Kamila Sadiqi is an enterprising young woman. Fearless, independent and with a sharp mind, Kamila has to find a way to feed her family under Taliban ruled Afghanistan. All the males in Kamila’s family have either fled, died, or are too young to be of any concern to the Taliban, so she has to find a way to feed her six siblings.

Kamila starts her own stitching business, hiring local women who are not allowed to work unless they are under the stringent regulations, and the Taliban brutally enforces how and where women should work. Using her naturally given talents Kamila doesn’t only supply work and income for her family, but for the neighborhood, growing her business and inspiring others.

The Dressmaker of Khair Khana is a quick read, interesting, and heartwarming book. While short, the book packages a strong story of perseverance, fighting against the odds, helping the community and entrepreneurship combined.

This is an inspiring story of courageous women who are in a dangerous zone without men. The males either had to go away, were imprisoned or died while women were forced to be confined to their homes, wear a chadri and had to have a male chaperon escort them around.

As someone who pays attention to the world around him and beyond the two oceans surrounding these United States, I knew about the oppressing situation in Afghanistan pre-9/11, but one aspect that escaped me was the one the author depicted very well. Besides the daily terror of not having any control over the small aspects of one’s life (like going to the market or leaving your yard), the sheer boredom and depression these women felt jumped off the pages.
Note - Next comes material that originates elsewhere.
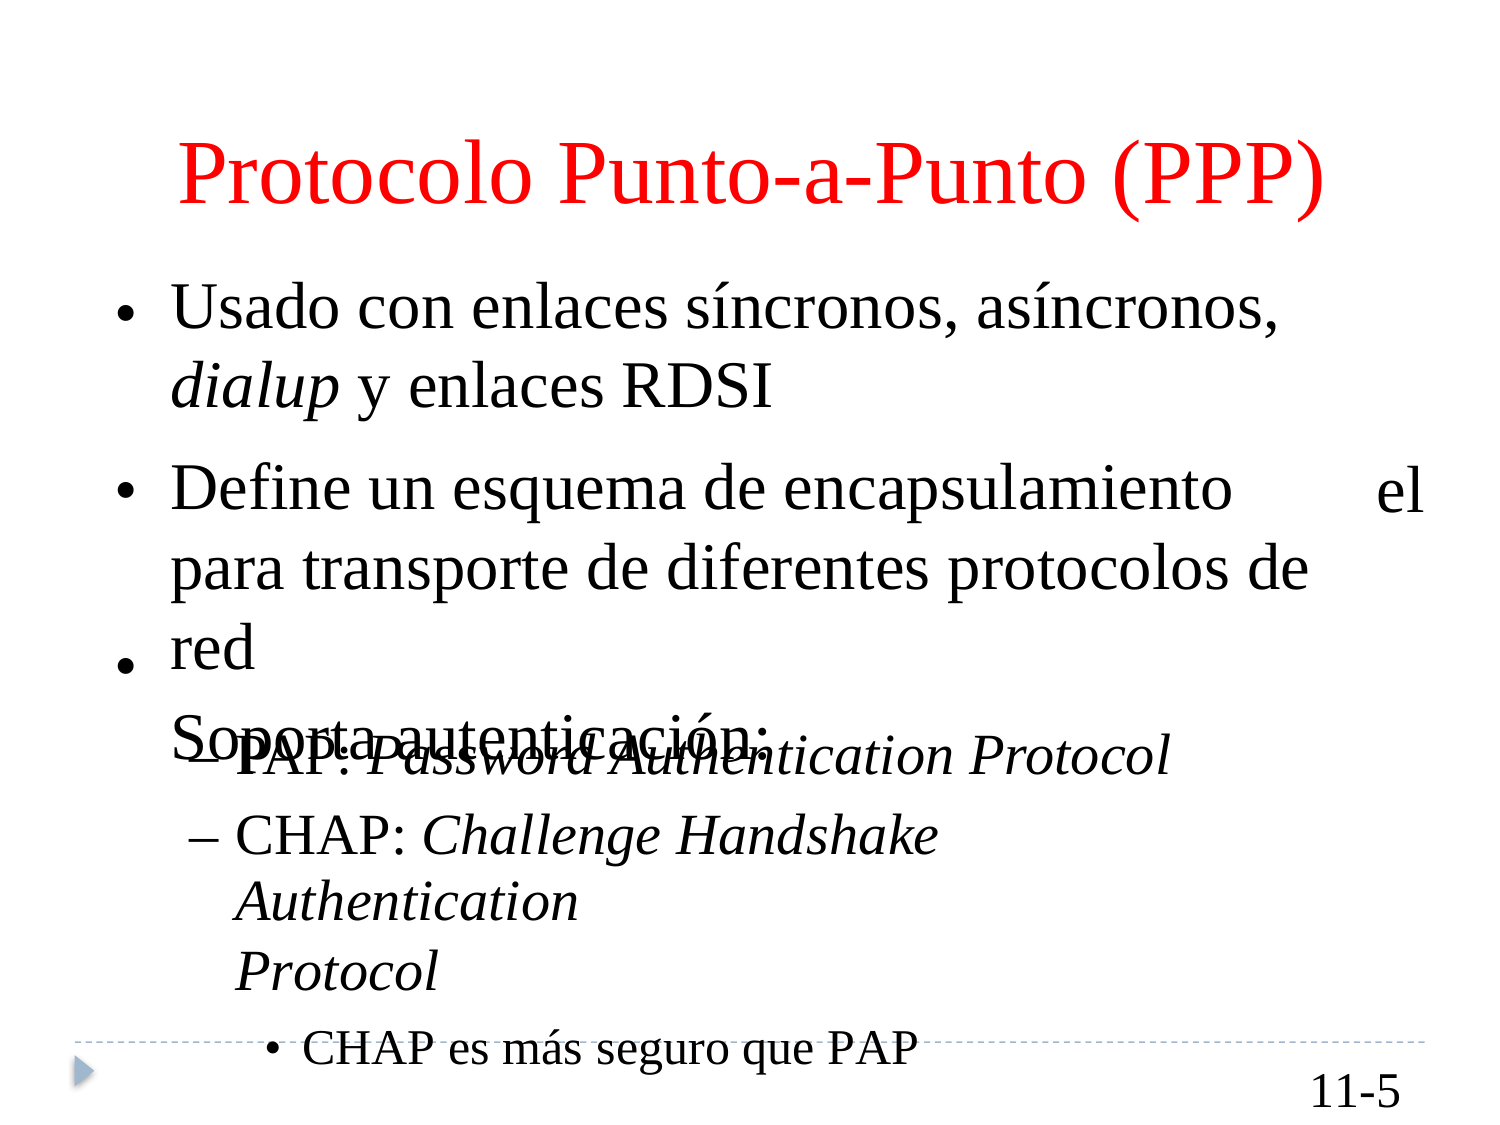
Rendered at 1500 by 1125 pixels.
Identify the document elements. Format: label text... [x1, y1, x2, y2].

The more I read the book, the more admiration I felt towards Ms. Sadiqi. Not only because of her business prowess, but also because she cared about her community and customers – something I feel we have lost on the U.S. Ms. Sadiqi provided honorable employment, quality products, and most importantly, a ray of hope to many women in an otherwise unforgiving world. The Talibs knew about her business but turned an eye from it due to her quality, working within the guidelines and contribution to Afghan society.